▸ Task item
Give back each line of the material that contains the word "coordinate".

▸ Dataset records
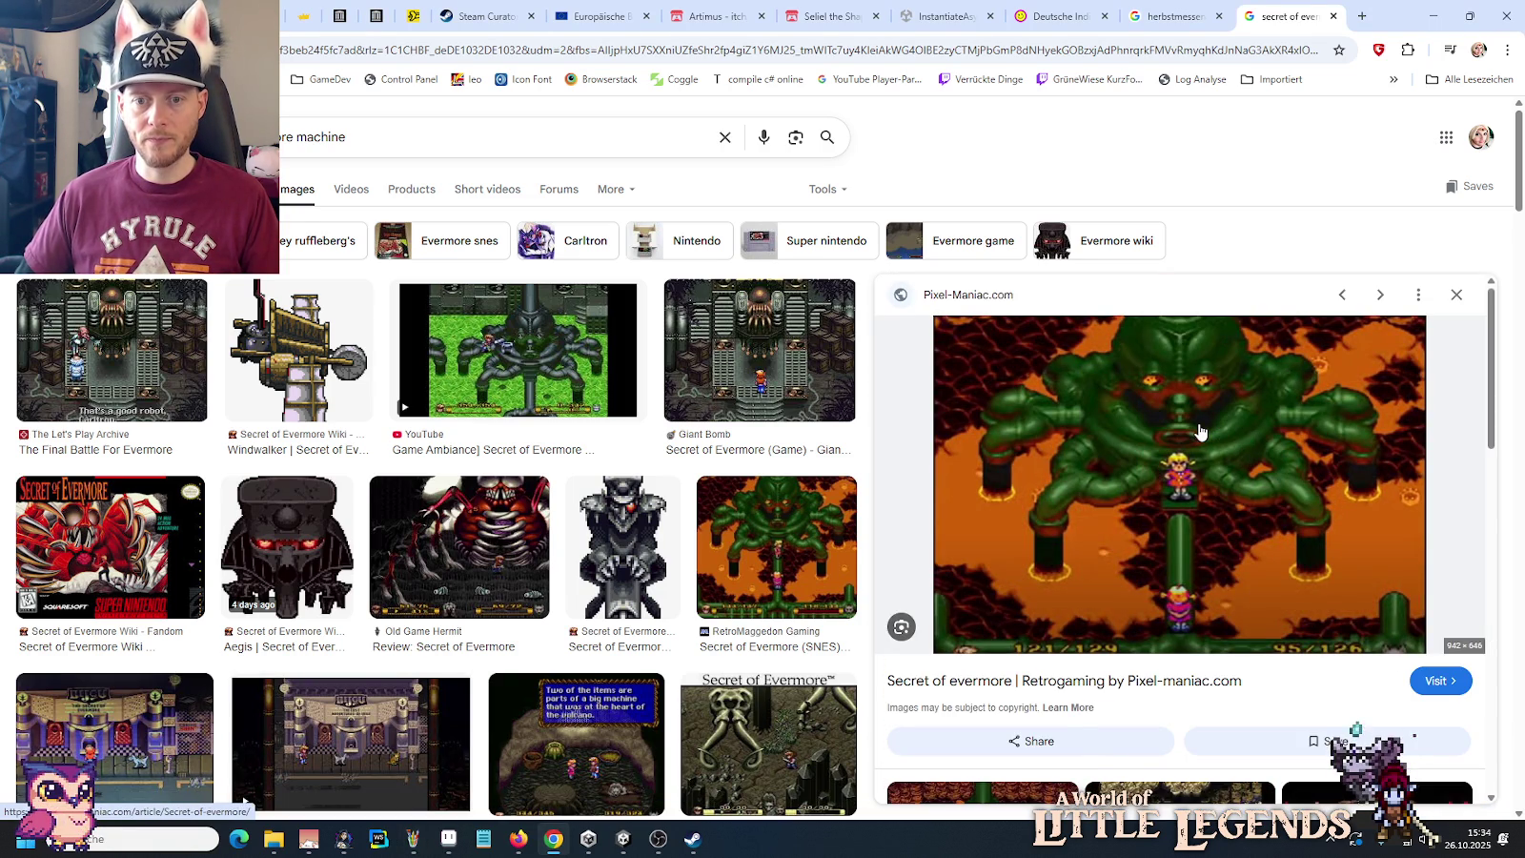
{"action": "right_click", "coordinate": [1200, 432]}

* * *

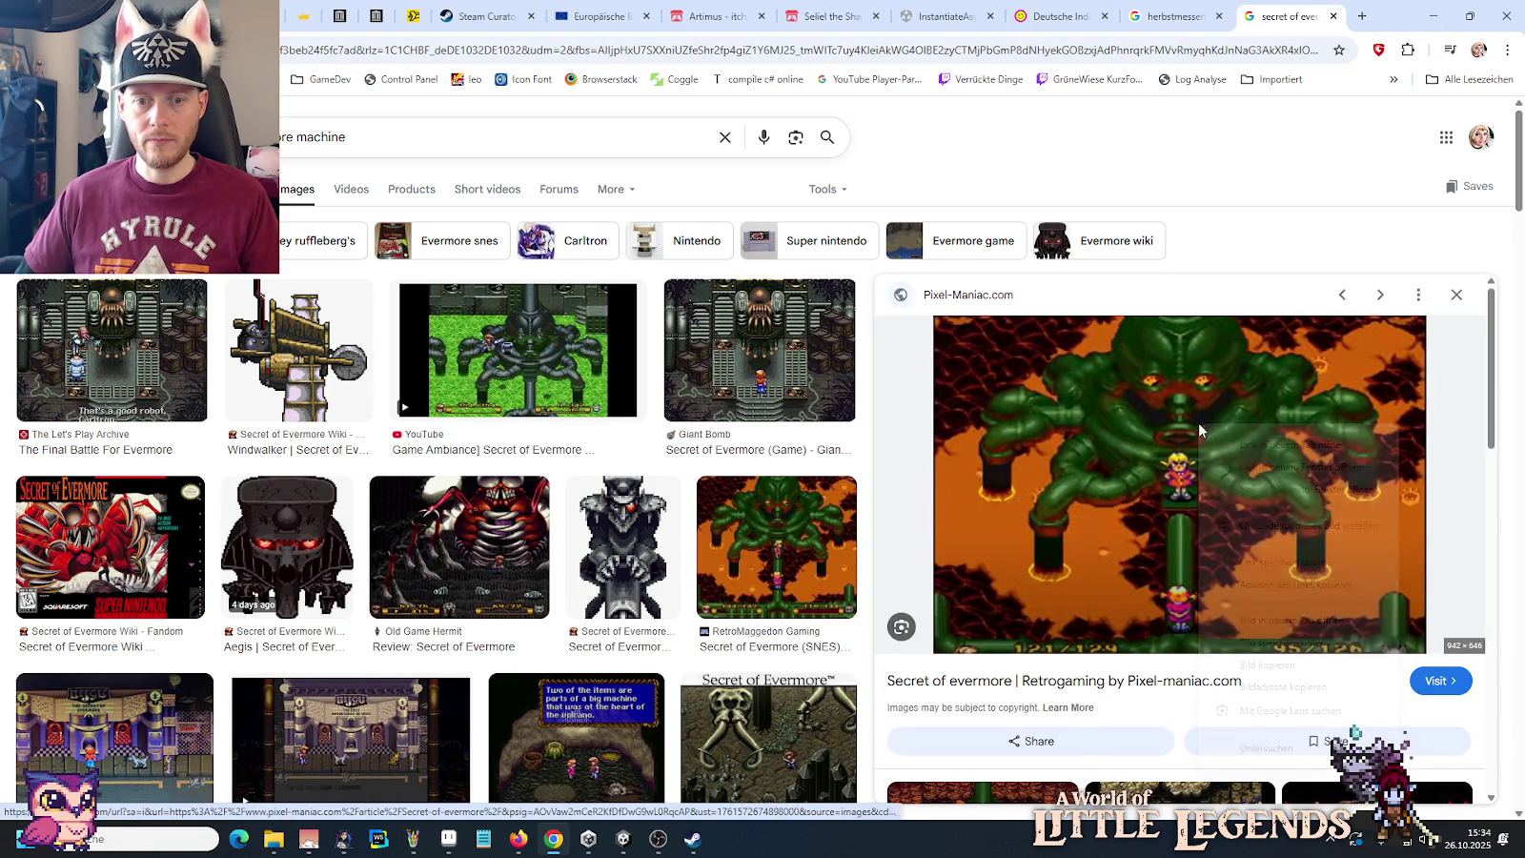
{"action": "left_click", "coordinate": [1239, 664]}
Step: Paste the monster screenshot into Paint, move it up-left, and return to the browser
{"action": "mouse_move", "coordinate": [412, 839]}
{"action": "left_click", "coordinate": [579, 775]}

--

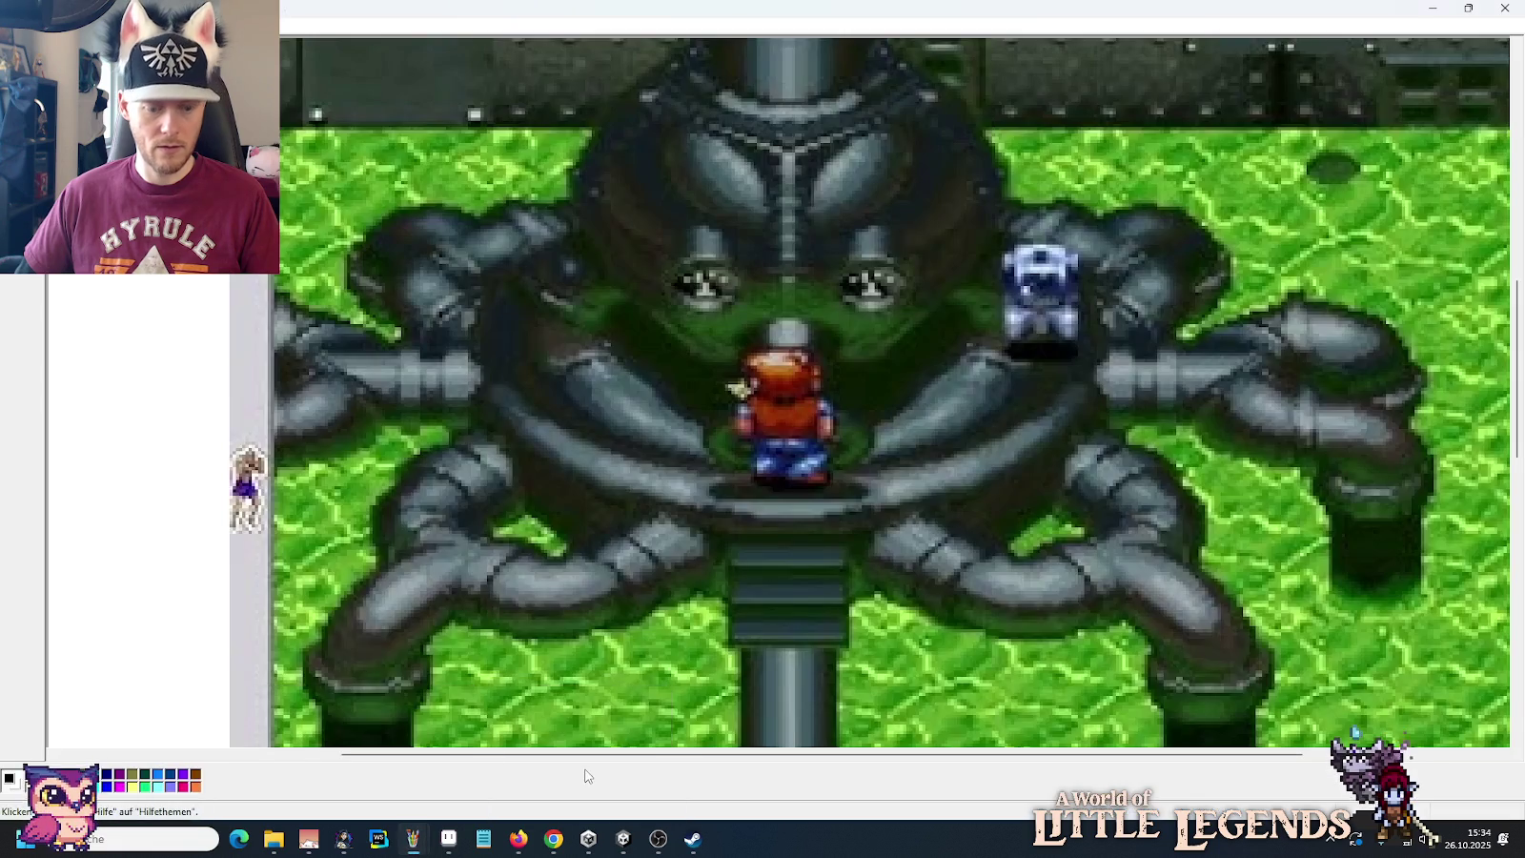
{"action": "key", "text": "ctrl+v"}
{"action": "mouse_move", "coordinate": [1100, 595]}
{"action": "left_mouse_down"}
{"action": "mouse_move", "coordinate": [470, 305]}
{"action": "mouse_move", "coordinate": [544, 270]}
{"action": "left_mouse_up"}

▸ Reply
{"action": "right_click", "coordinate": [1200, 432]}
{"action": "left_click", "coordinate": [1239, 664]}
{"action": "mouse_move", "coordinate": [412, 839]}
{"action": "left_click", "coordinate": [579, 775]}
{"action": "mouse_move", "coordinate": [1100, 595]}
{"action": "mouse_move", "coordinate": [470, 305]}
{"action": "mouse_move", "coordinate": [544, 270]}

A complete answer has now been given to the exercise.